[Instruction 1]: Please rewrite the dataset entries between the lines holding "Training anfangen und im Ausführen von" and "sorgt dafür, dass Übungen sicher und leicht", inclusive, substituting "Stahl" for every "Gusseisen" and leaving all else unchanged.

[Reading text]:
Provide (user code) switchable vectorization support #11719

tamiko · 2021-02-09T22:37:08Z

Our current configuration logic for SIMD vectorization support is as follows:

We select the level of vectorization support statically at (deal.II library) configuration time and record it via DEAL_II_VECTORIZATION_WIDTH_IN_BITS (the successor of DEAL_II_VECTORIZATION_LEVEL).
If we detect that user code includes base/vectorization.h with a lower degree of vectorization support we throw an error.

Now all of this works really well when you compile the library and your application code for a specific hardware - say a laptop/desktop, small compute server, or cluster. Unfortunately, it doesn't work that well for the binary deal.II library we ship with Debian/Ubuntu. Here, we have to compile the library in a very generic configuration so that it can run on all supported machines for an architecture.

It would be very nice to allow for "dynamically" chosen (aka at user project configuration/compilation time) vectorization support. So that all of the binary distributed deal.II versions would become "first class" vectorization citizens as well.

Achieving this should not be too difficult in principle - after all, most of our explicitly vectorized code is templated and compiled in user code. An approach might be to

set DEAL_II_VECTORIZATION_WIDTH_IN_BITS dynamically in config.h depending on current vectorization support,
make the default width of VectorizedArray depend on that
ensure that we instantiate all necessary vectorization widths for deal.II internal instantiations.

[Dataset entries]
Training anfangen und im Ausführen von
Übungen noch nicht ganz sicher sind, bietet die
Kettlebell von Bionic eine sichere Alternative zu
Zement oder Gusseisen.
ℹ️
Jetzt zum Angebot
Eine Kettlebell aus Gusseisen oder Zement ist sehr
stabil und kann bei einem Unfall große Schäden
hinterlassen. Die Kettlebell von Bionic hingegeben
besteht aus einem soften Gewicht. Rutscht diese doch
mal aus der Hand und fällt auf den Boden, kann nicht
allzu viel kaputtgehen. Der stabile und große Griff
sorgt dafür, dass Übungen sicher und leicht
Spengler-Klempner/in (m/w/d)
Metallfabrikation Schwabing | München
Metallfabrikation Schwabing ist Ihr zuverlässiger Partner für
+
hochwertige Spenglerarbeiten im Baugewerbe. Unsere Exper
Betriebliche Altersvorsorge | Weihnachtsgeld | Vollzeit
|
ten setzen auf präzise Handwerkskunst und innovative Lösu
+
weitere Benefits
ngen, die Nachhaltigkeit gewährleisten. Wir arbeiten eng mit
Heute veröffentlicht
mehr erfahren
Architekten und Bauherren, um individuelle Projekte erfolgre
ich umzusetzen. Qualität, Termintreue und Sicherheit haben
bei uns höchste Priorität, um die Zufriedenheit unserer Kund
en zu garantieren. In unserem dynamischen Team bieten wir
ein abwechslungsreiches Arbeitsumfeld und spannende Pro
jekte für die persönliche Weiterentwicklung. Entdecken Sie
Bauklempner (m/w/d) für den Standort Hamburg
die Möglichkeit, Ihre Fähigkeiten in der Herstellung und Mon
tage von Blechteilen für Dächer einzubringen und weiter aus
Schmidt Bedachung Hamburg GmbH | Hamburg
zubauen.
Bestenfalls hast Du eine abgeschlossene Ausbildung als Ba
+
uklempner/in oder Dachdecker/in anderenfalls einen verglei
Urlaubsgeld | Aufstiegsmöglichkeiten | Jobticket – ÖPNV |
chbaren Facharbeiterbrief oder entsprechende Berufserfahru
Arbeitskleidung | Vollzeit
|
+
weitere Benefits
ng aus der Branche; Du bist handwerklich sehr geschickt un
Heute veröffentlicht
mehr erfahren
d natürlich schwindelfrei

--

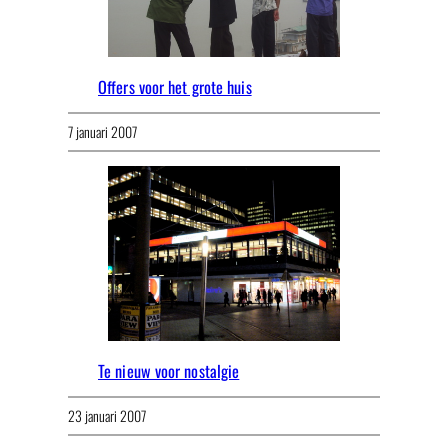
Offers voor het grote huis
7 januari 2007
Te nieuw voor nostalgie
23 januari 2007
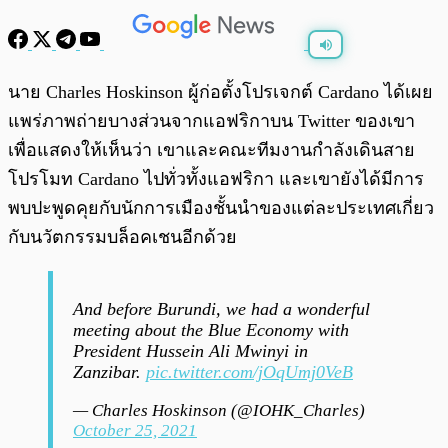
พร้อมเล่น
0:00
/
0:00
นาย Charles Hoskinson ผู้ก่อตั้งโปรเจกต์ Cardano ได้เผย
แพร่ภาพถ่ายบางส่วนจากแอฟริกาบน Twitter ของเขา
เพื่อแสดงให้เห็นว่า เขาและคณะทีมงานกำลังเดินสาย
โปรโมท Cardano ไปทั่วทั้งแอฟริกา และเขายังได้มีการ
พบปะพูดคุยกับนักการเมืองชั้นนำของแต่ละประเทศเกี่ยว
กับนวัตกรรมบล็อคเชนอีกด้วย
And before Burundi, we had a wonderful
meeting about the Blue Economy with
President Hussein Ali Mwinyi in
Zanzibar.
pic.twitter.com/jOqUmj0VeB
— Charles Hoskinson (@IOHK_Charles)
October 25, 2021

[Instruction 2]:
Answer these questions about the deal.II vectorization issue above.
(a) Which macro records the chosen level of vectorization support?
(b) For which distributions is the binary deal.II library shipped?
(c) What happens if user code includes base/vectorization.h with a lower degree of vectorization support?

[Answer area 1]:
Training anfangen und im Ausführen von
Übungen noch nicht ganz sicher sind, bietet die
Kettlebell von Bionic eine sichere Alternative zu
Zement oder Stahl.
ℹ️
Jetzt zum Angebot
Eine Kettlebell aus Stahl oder Zement ist sehr
stabil und kann bei einem Unfall große Schäden
hinterlassen. Die Kettlebell von Bionic hingegeben
besteht aus einem soften Gewicht. Rutscht diese doch
mal aus der Hand und fällt auf den Boden, kann nicht
allzu viel kaputtgehen. Der stabile und große Griff
sorgt dafür, dass Übungen sicher und leicht

[Answer area 2]:
(a) DEAL_II_VECTORIZATION_WIDTH_IN_BITS
(b) Debian/Ubuntu
(c) An error is thrown.